── EXTRAIT DU DOCUMENT ──

Donc, je suis attachée de conservation au Musée national d’art moderne. C’est un métier, d’abord, qui est de prendre soin de la collection. On a une collection de 120 000 œuvres, qui est la deuxième plus importante au monde en art moderne. Collections absolument faramineuses que j’aime de tout mon cœur. J’ai d’abord été éditeur, dans un premier temps, pendant 8 ans, puis j’ai passé 12 ans au cabinet d’art graphique. Vraiment, le dessin, c’est quelque chose qui est le cœur de mon métier. Avec des artistes sur lesquels j’ai travaillé, qui vont être plutôt Artaud, Michaux, Nicolas de Staël, et puis récemment Picasso, puisque j’étais commissaire de la grande exposition Picasso juste avant celle-ci.

Actuellement, je suis au département des collections modernes. C’est protéger ce patrimoine et c’est aussi le diffuser par des expositions, par des catalogues. C’est un métier de recherche, c’est un métier d’écriture —c’est peut-être la partie qui me passionne le plus, quoique le moment de l’accrochage est vraiment l’acmé d’un projet pour moi.

Photo prises dans l’expo / ©Thomas Mourier

Tout à l’heure, on parlait du point de départ des années 60, mais vous avez quand même quelques planches des précurseurs dans l’expo La bande dessinée au Musée où vous êtes également commissaire Anne. C’était une manière de présenter quand même McKay, Herriman, Calvo, Eisner ? Est-ce que sont les mêmes personnes qui visitent les 2 expos ? 

Anne Lemonnier : Ça m’intéresse beaucoup, j’aime énormément me promener à l’étage du musée. Pour nous qui y travaillons, c’est notre maison, vraiment.

───
── LISTE ──

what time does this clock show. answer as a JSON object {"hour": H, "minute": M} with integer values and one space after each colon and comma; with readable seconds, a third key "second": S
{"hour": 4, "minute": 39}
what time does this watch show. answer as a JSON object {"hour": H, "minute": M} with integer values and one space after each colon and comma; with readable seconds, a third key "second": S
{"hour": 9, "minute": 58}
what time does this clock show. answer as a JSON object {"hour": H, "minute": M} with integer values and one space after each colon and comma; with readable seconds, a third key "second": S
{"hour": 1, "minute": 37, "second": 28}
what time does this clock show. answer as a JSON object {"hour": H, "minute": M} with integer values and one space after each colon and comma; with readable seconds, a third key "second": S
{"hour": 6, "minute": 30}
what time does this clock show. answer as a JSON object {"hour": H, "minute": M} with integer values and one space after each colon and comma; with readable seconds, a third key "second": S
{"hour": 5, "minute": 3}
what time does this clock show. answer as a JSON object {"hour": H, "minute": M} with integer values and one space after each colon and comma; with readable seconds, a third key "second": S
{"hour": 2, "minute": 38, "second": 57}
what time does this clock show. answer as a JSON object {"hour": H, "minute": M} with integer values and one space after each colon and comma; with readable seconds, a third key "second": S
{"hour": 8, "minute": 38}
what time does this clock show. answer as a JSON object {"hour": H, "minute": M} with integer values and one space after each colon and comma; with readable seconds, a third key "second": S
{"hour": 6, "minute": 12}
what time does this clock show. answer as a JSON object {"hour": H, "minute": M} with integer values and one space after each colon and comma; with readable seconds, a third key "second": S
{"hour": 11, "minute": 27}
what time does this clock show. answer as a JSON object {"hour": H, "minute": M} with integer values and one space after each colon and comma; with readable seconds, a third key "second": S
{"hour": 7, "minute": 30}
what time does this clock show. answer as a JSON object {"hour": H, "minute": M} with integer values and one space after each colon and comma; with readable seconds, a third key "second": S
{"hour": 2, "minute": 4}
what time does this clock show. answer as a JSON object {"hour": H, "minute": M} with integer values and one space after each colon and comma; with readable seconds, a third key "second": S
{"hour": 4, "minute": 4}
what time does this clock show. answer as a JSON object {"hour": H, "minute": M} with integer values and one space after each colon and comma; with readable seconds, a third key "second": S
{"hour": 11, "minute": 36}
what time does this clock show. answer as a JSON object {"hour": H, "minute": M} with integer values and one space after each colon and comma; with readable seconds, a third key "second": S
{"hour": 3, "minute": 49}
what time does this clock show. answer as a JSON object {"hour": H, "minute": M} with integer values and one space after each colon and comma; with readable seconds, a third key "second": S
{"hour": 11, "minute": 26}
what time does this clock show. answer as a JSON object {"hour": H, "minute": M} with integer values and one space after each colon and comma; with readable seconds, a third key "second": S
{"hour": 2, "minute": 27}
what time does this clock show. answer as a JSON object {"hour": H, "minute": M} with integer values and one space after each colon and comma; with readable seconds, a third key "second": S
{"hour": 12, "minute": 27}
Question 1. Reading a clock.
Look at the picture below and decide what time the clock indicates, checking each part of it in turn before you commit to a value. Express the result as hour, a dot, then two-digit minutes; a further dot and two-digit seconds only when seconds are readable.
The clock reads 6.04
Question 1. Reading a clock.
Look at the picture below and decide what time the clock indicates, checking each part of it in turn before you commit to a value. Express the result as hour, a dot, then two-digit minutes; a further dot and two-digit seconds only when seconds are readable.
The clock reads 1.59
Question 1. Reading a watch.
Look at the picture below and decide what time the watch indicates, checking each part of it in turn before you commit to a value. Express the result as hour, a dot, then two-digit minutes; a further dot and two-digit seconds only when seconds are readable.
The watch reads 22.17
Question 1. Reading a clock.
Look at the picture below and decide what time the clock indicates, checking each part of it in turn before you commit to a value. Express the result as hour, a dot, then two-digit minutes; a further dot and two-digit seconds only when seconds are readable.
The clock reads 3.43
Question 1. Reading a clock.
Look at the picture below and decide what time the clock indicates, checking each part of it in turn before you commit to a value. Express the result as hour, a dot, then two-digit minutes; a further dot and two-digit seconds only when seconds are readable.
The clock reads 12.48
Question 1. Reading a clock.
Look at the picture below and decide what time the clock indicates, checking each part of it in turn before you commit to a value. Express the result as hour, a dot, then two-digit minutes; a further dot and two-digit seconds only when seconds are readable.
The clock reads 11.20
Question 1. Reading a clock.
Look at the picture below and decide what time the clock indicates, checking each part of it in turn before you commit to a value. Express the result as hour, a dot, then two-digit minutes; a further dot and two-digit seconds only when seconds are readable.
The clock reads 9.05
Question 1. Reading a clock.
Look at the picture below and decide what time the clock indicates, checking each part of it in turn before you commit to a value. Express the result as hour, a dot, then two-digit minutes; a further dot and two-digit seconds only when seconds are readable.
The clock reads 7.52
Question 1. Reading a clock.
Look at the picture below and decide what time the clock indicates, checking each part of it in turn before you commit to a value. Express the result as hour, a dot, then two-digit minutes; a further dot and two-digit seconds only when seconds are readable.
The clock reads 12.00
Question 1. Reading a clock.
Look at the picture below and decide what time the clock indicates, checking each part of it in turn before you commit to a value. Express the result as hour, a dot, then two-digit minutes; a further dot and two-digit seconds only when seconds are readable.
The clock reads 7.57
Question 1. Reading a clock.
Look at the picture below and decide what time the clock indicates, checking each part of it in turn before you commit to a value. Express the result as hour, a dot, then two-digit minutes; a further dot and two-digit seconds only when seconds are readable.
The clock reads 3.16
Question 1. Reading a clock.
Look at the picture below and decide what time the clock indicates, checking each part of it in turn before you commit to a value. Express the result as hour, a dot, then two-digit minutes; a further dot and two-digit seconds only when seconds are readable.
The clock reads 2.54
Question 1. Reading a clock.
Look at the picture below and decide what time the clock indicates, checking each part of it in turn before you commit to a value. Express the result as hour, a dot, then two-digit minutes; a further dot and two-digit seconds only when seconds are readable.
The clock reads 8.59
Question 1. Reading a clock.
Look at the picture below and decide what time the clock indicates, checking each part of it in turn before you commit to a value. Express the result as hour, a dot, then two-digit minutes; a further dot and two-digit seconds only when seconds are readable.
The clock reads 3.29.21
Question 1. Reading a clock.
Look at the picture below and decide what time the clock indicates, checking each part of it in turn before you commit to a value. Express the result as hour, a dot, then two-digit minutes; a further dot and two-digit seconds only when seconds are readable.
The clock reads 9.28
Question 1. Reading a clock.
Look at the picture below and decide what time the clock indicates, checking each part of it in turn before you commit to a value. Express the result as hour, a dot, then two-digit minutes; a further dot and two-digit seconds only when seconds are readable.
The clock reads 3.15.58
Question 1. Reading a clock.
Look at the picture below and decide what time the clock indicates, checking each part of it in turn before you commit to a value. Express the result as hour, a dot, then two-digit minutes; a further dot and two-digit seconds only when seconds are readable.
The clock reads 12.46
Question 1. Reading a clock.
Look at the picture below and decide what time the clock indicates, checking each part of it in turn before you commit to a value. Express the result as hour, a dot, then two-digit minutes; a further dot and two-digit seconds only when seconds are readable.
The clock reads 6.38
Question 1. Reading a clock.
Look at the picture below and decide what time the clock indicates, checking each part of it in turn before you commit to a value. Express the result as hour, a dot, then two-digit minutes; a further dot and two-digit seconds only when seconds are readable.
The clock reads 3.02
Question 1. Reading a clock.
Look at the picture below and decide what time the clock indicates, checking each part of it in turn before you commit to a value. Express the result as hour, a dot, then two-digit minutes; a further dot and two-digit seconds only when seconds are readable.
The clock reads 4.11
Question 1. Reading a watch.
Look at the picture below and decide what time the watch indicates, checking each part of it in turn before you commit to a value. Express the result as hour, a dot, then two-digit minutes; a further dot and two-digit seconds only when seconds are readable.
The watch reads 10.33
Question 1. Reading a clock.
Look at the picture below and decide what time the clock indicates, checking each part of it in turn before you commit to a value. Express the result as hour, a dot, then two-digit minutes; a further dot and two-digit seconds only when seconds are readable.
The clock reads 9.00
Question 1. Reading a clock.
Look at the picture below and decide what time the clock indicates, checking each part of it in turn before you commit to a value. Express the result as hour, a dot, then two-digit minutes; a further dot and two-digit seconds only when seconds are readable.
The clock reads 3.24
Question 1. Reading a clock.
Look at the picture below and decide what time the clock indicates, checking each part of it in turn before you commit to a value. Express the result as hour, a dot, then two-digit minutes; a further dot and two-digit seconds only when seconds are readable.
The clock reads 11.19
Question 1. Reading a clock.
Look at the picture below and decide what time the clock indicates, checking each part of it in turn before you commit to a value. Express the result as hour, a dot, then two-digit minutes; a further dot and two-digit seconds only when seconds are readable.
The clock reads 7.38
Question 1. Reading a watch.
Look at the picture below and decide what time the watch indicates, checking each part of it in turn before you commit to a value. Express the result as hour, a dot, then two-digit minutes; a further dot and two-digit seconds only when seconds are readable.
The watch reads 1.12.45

───

**À FAIRE**
Rédigez la suite de l'entretien sur la bande dessinée au musée, à partir de sa dernière phrase.

**RÉPONSE**
Et l’étage moderne des collections est tout à fait propice à exposer ses 6 grands maîtres, ça commence avec le fauvisme, 1905 en gros, qui ouvre la galerie et se clôture avec le pop dans les années soixante. La place de McManus, McKay, Herriman advient de manière pertinente chronologiquement parlant, dans le voisinage. C’est quand même extraordinairement intéressant de voir Herriman non loin de la salle du Bauhaus.

Même si les deux histoires, l’histoire de l’art moderne et l’histoire de la bande dessinée, sont très distinctes et encore très peu poreuses à cette époque —ce qui n’est plus du tout le cas après les années 60, où il y a des échanges extraordinaires avec à peu près tous les médiums— et après les années soixante tout ça est merveilleusement mouvant et dialoguant. On voit ce déroulé chronologique d’une histoire tissée avec une autre histoire, celle de la peinture et de la sculpture. 

Photo prises dans l’expo / ©Thomas Mourier

Il y a aussi des contemporains, puisque l’idée est de faire dialoguer plasticiens et auteurs de bande dessinée, est-ce que les auteurices ont été sollicités en amont ? 

Anne Lemonnier : Ils sont 15, auteurs & autrices et des chefs-d’œuvre du Musée national d’art moderne. Et là, je vous avoue que quand on se promène dans les galeries et qu’on voit le public habituel du musée —c’est-à-dire un public de Parisiens, un public de touristes, un public scolaire— qui vont être happés par la présence d’une planche de bande dessinée, et se mettre à regarder, ça fait beaucoup de bien à nos œuvres aussi. Ça fait découvrir la bande dessinée, mais ça fait aussi redécouvrir nos œuvres : on ne regarde plus de la même façon un chef-d’œuvre de Rothko quand on a vu la Légèreté de Catherine Meurisse.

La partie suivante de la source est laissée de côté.